Il ne s'agit que de l'exécution de lois que vous avez déjà volées.
Le canal de Bocholt à Herenthals a été décrété par la législature ; il doit
s'exécuter en deux sections.
La dépense en avait été estimée :
pour la première section à 1,730,000 fr.
pour la seconde à 2,220,000.
Total : 3,920,000.
Mais la législature n'a pas voté toutes les sommes nécessaires pour l'exécution
de cet ouvrage d'utilité publique.
Une première loi a alloué un crédit de 1,750,000 fr. pour l'exécution de
la première section ; une seconde a alloué un crédit de 1,110,000 fr. Vous avez
renvoyé au moment où les progrès des travaux l'auraient rendu nécessaire à voter,
les crédits indispensables pour l'achèvement des travaux ; ce moment est arrivé
; les deux crédits que vous avez votés sont complétement épuisés, et si les
chambres ne votaient pas, dès cette session extraordinaire, le crédit demandé,
il y aurait nécessité pour le gouvernement de suspendre les travaux dans un
moment où vous l'engagez à faire exécuter le plus de travaux possible, afin
d'occuper la classe ouvrière et de lui assurer ainsi les moyens de se procurer
des aliments qui sont maintenant à un prix élevé.
La somme qui avait été prévue devoir être nécessaire pour achever les travaux
est de 1,110,000 fr. Le gouvernement ne demande que 900,000 fr. parce que les
adjudications ont présenté un rabais assez considérable.
D'un autre côté, quelques travaux qu'on ne prévoyait pas ont été nécessaires.
En résultat, une somme de 950,000 fr. suffira, mais est nécessaire pour achever
le travail. Votre commission, à l'unanimité, a été d'avis de voter ce crédit de
950,000 fr. et d'adopter le projet de loi.
- La chambre décide que ce projet est mis à la suite de l'ordre du jour.
Discussion des articles
Article premier
M. le président. - Un second amendement présenté à l'article
premier par l'honorable M. Osy, consiste à ajouter aux objets qui y sont
énumérés : « le poisson sec. »
La parole est à M. Osy pour développer son amendement.

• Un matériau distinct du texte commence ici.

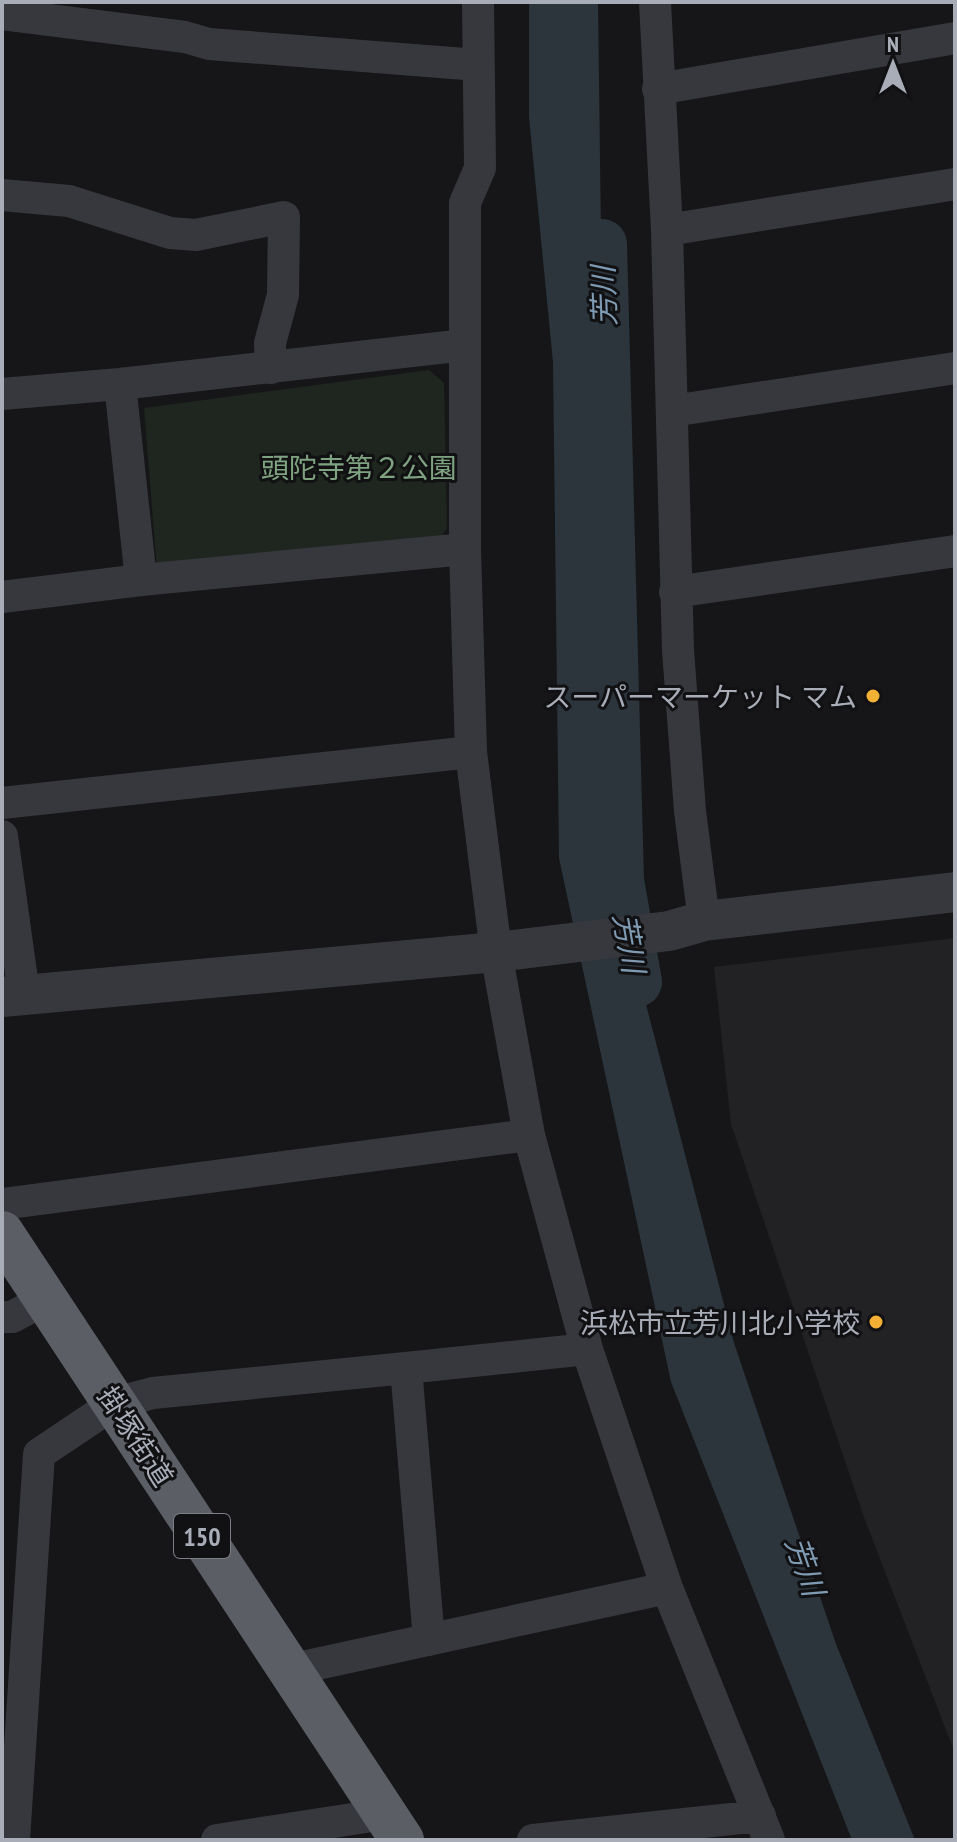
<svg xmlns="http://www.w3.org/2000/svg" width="957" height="1842" viewBox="0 0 957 1842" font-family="'PT Sans Narrow','Noto Sans JP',sans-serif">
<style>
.built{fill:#222225}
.green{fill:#1e261f}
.water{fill:#2c353c}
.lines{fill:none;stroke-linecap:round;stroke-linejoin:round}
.river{stroke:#2c353c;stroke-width:50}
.minor{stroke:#37383d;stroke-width:32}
.tertiary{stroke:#37383d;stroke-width:40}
.trunk{stroke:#5b5e65;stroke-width:44}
.poi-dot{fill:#f2b134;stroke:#111113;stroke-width:3}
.labels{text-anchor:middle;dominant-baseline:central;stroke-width:6;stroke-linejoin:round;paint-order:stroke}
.shield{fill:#111113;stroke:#7b7e86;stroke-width:2}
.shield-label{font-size:26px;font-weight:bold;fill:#a8adb8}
.park-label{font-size:28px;fill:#7fa381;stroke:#111113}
.poi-label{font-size:28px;fill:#a8adb8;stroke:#111113;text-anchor:end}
.street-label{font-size:28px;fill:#a8adb8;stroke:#111113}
.water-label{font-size:30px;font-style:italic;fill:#7f9bb3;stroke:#111113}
</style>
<rect width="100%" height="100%" fill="#161618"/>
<path class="built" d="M 955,938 L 955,1753 L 865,1520 L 731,1124 L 714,967 Z"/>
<path class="green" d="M 429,370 L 444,383 L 447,528 L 434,547 L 157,570 L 144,408 Z"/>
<path class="water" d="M 529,2 L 598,2 L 609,862 L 734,1343 L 836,1644 L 915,1840 L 852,1840 L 671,1382 L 559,858 L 553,362 L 529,117 Z"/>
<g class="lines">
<path class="river" d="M 602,244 L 619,881 L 637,982"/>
<path class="minor" d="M 478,2 L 480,168 L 465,203 L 465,549 L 471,752 L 496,952 L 529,1135 L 587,1349 L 667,1588 L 769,1840
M 655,2 L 667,230 L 678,650 L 690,811 L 704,921
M 2,14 L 185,37 L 209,44 L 478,65
M 658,89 L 955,38
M 2,195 L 69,201 L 170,233 L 196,235 L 284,217 L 283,295 L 270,343 L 271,368
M 667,230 L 955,184
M 120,384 L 141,580
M 2,394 L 120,384 L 465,345
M 672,411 L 955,368
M 675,592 L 955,551
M 2,597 L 141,580 L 465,549
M 2,803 L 471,752
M 2,836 L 24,994
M 2,1204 L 529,1135
M 2,1317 L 12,1317 L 46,1299
M 429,1640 L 406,1368 L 587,1349
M 289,1670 L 667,1588
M 14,1840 L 39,1454 L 115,1403 L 153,1393 L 406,1368
M 217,1840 L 385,1814
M 533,1840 L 760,1816"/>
<path class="tertiary" d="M 2,997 L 496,952 L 669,931 L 704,921 L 955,892"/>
<path class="trunk" d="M 2,1233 L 402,1840"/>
</g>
<g class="poi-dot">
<circle cx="873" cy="696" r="8"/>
<circle cx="876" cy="1322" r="8"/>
</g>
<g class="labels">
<rect class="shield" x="174" y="1514" width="56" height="44" rx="6"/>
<g class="shield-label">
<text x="202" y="1536">150</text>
</g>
<g class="park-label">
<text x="359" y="467">頭陀寺第２公園</text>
</g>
<g class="poi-label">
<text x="857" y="696">スーパーマーケット マム</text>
<text x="860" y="1322">浜松市立芳川北小学校</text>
</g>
<g class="street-label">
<text transform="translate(136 1436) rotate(57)">掛塚街道</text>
</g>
<g class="water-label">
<text transform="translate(603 296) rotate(-92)">芳川</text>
<text transform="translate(630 943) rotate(80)">芳川</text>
<text transform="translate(806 1566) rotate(71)">芳川</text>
</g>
</g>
<rect width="957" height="1842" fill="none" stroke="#a8adb8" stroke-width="8"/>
<g transform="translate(893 64)" stroke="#111113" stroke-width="6" paint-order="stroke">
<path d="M0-6L14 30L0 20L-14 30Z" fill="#a8adb8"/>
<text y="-12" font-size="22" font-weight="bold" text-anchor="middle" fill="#a8adb8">N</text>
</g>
</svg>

M. Osy. - Je crois avoir suffisamment développé cet
amendement. Le poisson sec est la nourriture de la classe moyenne, et quand
celle-ci aura cette nourriture à bon marché, elle consommera moins de pommes de
terre, ce qui sera un bienfait pour la classe pauvre.
M. le président. - Un troisième amendement de M. Osy consiste
à substituera la faculté laissée au gouvernement d'accorder la remise totale ou
partielle des droits d'entrée sur les farines, l'établissement d'un droit de 10
centimes par 100 kil. sur les farines et moutures.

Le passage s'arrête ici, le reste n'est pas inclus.